Banks are navigating a complex battleground over fossil fuel phase-out: deciding whether or not to fund companies in oil and gas and other high-emitting sectors, they told a Dubai event staged in parallel with the Cop28 summit. 

The chief executive of ING, the Netherlands’ biggest retail bank, said the company had stopped providing dedicated finance for “upstream” oil and gas field projects (involving exploration and extraction) as of last year. 

More recently, it expanded this approach by restricting finance to “midstream” activities – the infrastructure used to unlock new oil and gas fields, Steven van Rijswijk said. ING also aims to cut the volumes of traded oil and gas it finances. 

However, the bank has so far stopped short of curtailing all financing to oil and gas companies themselves. This would not reflect the reality of the global economy and current financial demand, the chief executive added. 

“Going green is not black and white,” van Rijswijk said. “At the end of the day, we need to finance society. And society is not yet green.”   

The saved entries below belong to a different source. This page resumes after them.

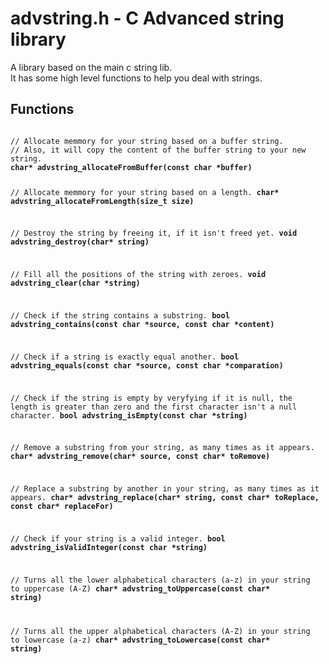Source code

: # advstring.h - C Advanced string library
A library based on the main c string lib.  
It has some high level functions to help you deal with strings.

## Functions

<code>
// Allocate memmory for your string based on a buffer string.
// Also, it will copy the content of the buffer string to your new string.
<b>char* advstring_allocateFromBuffer(const char *buffer)</b>

// Allocate memmory for your string based on a length.
<b>char* advstring_allocateFromLength(size_t size)</b>

// Destroy the string by freeing it, if it isn't freed yet.
<b>void advstring_destroy(char* string)</b>

// Fill all the positions of the string with zeroes.
<b>void advstring_clear(char *string)</b>

// Check if the string contains a substring.
<b>bool advstring_contains(const char *source, const char *content)</b>

// Check if a string is exactly equal another.
<b>bool advstring_equals(const char *source, const char *comparation)</b>

// Check if the string is empty by veryfying if it is null, the length is greater than zero and the first character isn't a null character.
<b>bool advstring_isEmpty(const char *string)</b>

// Remove a substring from your string, as many times as it appears.
<b>char* advstring_remove(char* source, const char* toRemove)</b>

// Replace a substring by another in your string, as many times as it appears.
<b>char* advstring_replace(char* string, const char* toReplace, const char* replaceFor)</b>

// Check if your string is a valid integer.
<b>bool advstring_isValidInteger(const char *string)</b>

// Turns all the lower alphabetical characters (a-z) in your string to uppercase (A-Z)
<b>char* advstring_toUppercase(const char* string)</b>

// Turns all the upper alphabetical characters (A-Z) in your string to lowercase (a-z)
<b>char* advstring_toLowercase(const char* string)</b>
</code>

NatWest, too, has had to decide where high-emitting sectors sit within its company strategy, Maria Carvalho told the event on Monday organised by campaign and research group the Global Ethical Finance Initiative and Dubai International Financial Centre (DIFC).   

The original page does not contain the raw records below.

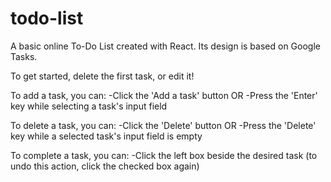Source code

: # todo-list
A basic online To-Do List created with React. Its design is based on Google Tasks.

To get started, delete the first task, or edit it!

To add a task, you can:
  -Click the 'Add a task' button
  OR
  -Press the 'Enter' key while selecting a task's input field 
  
To delete a task, you can:
  -Click the 'Delete' button
  OR
  -Press the 'Delete' key while a selected task's input field is empty
  
To complete a task, you can:
  -Click the left box beside the desired task 
  (to undo this action, click the checked box again)
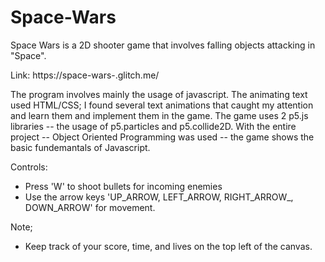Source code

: # Space-Wars
Space Wars is a 2D shooter game that involves falling objects attacking in "Space".

Link: https://space-wars-.glitch.me/

The program involves mainly the usage of javascript. The animating text used HTML/CSS; I found several text animations that caught my attention and learn them and implement them in the game. The game uses 2 p5.js libraries -- the usage of p5.particles and p5.collide2D. With the entire project -- Object Oriented Programming was used -- the game shows the basic fundemantals of Javascript.



Controls:

 - Press 'W' to shoot bullets for incoming enemies
 - Use the arrow keys 'UP_ARROW, LEFT_ARROW, RIGHT_ARROW_, DOWN_ARROW' for movement.

Note;

 - Keep track of your score, time, and lives on the top left of the canvas.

Like ING, the bank has decided not to finance new oil and gas projects. And when it comes to individual companies, it has adopted a nuanced approach based on analysis of individual decarbonisation strategies, Carvalho said. 

“We knew we needed to refocus our balance sheets, and this meant reviewing everything that has what we call a high [energy] transition risk to it,” she explained. 

“In some industries there are clear roadmaps that helped guide our decision making – for example the [International Energy Agency’s] target to phase out coal by 2030. For oil and gas, we need to look at what is happening globally – the picture is different.” 

NatWest has a target to be net zero by 2050 “across its financing emissions, assets under management and operational value chain,” it says. 

For these and other banks, “the importance of data in helping them make funding decisions cannot be underestimated,” said Naomi English, head of climate strategy at market index provider MSCI Group. 

“Ultimately, data is crucial in helping to unlock climate finance capital more generally.” 

Reform needed

Reforming climate finance is among the key pillars of Cop28. On Monday, summit president Sultan Al Jaber announced the creation of an Abu Dhabi think tank aimed at developing the financial frameworks to enable investment in low-carbon projects. 

The Global Climate Finance Centre is headquartered at Abu Dhabi Global Market (ADGM) and its nine founding members include ADGM, the World Bank, lackRock, Masdar, ADQ, HSBC and others. 

Meanwhile, the DIFC on Sunday launched what it described as a “centralised intelligence unit” focused on growing Dubai’s sustainable finance market. 

Through a portfolio of training programmes, events and roadshows, the Sustainable Finance Catalyst aims to grow the value of sustainable finance raised from the emirate to $100 billion by 2030.

AGBI revealed today that major national banks in the UAE – among them First Abu Dhabi Bank (FAB), Mashreq and Dubai Islamic Bank – have pledged to increase their green financing commitments to a collective AED1 trillion ($272 billion).